==== EXTRACTED RECORDS ====

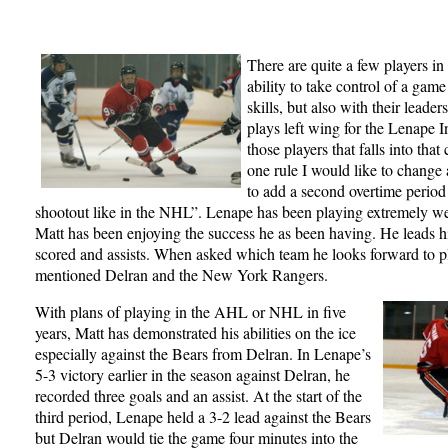
There are quite a few players in 
ability to take control of a game
skills, but also with their lead
plays left wing for the Lenape I
those players that falls into that
one rule I would like to change 
to add a second overtime period
shootout like in the NHL”. Lenape has been playing extremely we
Matt has been enjoying the success he as been having. He leads h
scored and assists. When asked which team he looks forward to pl
mentioned Delran and the New York Rangers.
With plans of playing in the AHL or NHL in five
years, Matt has demonstrated his abilities on the ice
especially against the Bears from Delran. In Lenape’s
5-3 victory earlier in the season against Delran, he
recorded three goals and an assist. At the start of the
third period, Lenape held a 3-2 lead against the Bears
but Delran would tie the game four minutes into the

====

### THE PROBLEM
Reproduce the text of all the items above, replacing "NHL" with "National Hockey League" wherever it occurs and leaving everything else unchanged. Omit the pictures from your answer.

### ANSWER TO THE EXERCISE
There are quite a few players in 
ability to take control of a game
skills, but also with their lead
plays left wing for the Lenape I
those players that falls into that
one rule I would like to change 
to add a second overtime period
shootout like in the National Hockey League”. Lenape has been playing extremely we
Matt has been enjoying the success he as been having. He leads h
scored and assists. When asked which team he looks forward to pl
mentioned Delran and the New York Rangers.
With plans of playing in the AHL or National Hockey League in five
years, Matt has demonstrated his abilities on the ice
especially against the Bears from Delran. In Lenape’s
5-3 victory earlier in the season against Delran, he
recorded three goals and an assist. At the start of the
third period, Lenape held a 3-2 lead against the Bears
but Delran would tie the game four minutes into the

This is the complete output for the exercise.